THE TASK: Each line of the data below between the one containing "Could you place" and the one containing "Input: this photo;", both included, is to be repeated exactly. Please omit pictures.

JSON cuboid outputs
--
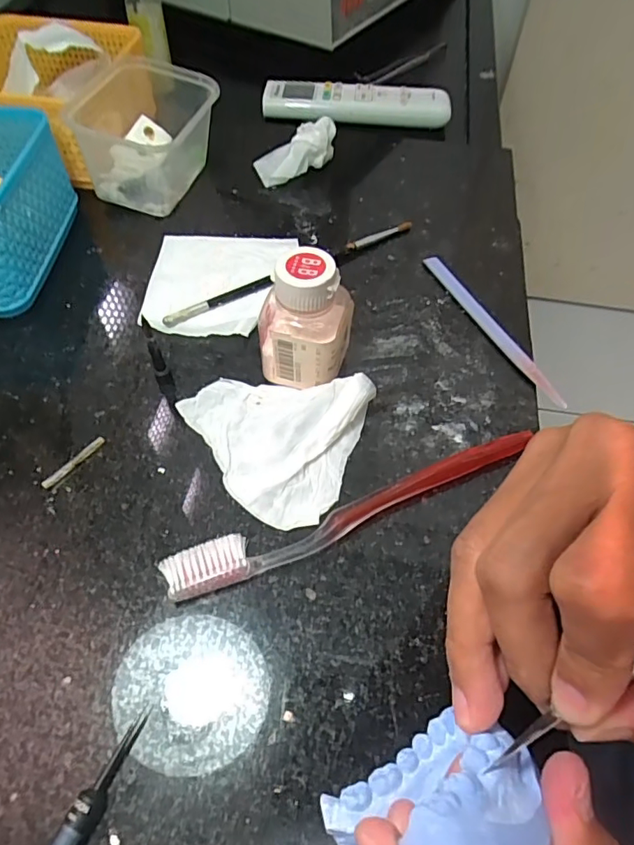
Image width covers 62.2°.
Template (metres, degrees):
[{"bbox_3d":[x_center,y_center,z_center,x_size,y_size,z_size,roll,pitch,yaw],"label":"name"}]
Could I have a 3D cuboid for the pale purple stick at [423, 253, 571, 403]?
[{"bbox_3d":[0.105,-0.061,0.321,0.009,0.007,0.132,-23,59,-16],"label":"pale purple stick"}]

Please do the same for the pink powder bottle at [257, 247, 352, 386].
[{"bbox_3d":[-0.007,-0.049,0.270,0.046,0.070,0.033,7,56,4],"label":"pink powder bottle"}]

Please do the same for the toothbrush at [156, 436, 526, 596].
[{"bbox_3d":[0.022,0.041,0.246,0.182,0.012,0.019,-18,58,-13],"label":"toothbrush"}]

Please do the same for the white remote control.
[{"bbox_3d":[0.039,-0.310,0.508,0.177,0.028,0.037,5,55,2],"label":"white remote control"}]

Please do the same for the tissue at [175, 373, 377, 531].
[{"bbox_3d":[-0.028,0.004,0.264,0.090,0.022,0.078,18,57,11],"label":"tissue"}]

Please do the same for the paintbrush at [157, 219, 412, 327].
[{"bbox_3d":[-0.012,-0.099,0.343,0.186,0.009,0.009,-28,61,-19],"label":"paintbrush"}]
--
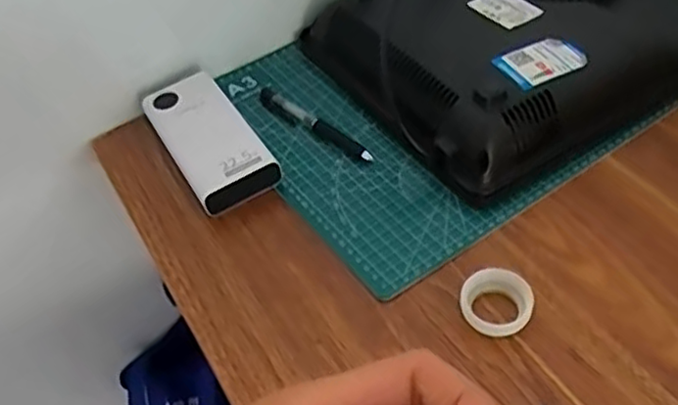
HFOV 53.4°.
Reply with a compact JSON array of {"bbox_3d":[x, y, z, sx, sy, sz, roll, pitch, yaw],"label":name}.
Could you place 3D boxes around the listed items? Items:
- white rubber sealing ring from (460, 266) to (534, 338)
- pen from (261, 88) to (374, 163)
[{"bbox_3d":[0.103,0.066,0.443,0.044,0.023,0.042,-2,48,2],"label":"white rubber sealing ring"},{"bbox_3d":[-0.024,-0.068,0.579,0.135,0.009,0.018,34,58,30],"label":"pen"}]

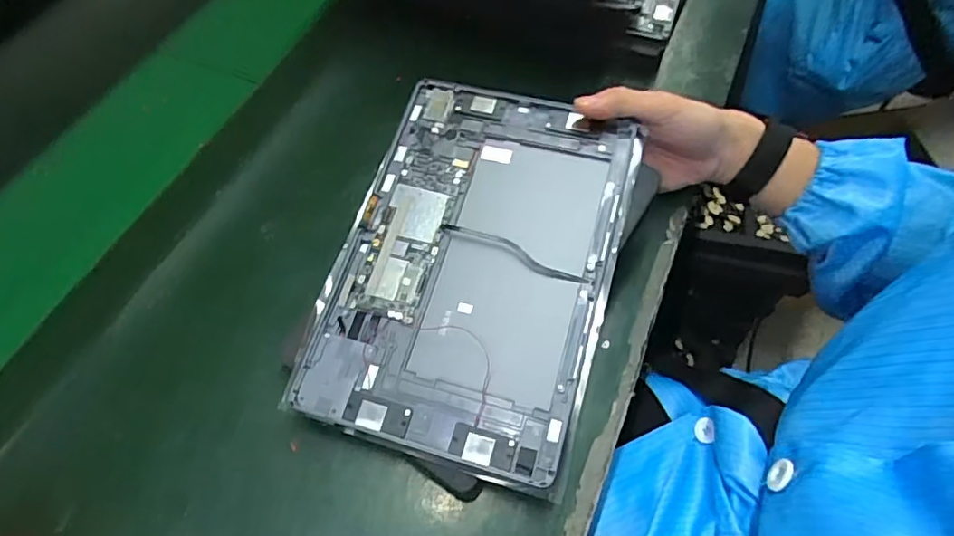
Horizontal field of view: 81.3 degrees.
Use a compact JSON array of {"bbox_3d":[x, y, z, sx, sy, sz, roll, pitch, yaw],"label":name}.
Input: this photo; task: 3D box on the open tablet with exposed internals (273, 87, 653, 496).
--
OUTPUT BELOW:
Could you place 3D boxes around the listed items? Items:
- white rubber sealing ring from (460, 266) to (534, 338)
- pen from (261, 88) to (374, 163)
[{"bbox_3d":[0.103,0.066,0.443,0.044,0.023,0.042,-2,48,2],"label":"white rubber sealing ring"},{"bbox_3d":[-0.024,-0.068,0.579,0.135,0.009,0.018,34,58,30],"label":"pen"}]

Horizontal field of view: 81.3 degrees.
Use a compact JSON array of {"bbox_3d":[x, y, z, sx, sy, sz, roll, pitch, yaw],"label":name}.
Input: this photo; task: 3D box on the open tablet with exposed internals (273, 87, 653, 496).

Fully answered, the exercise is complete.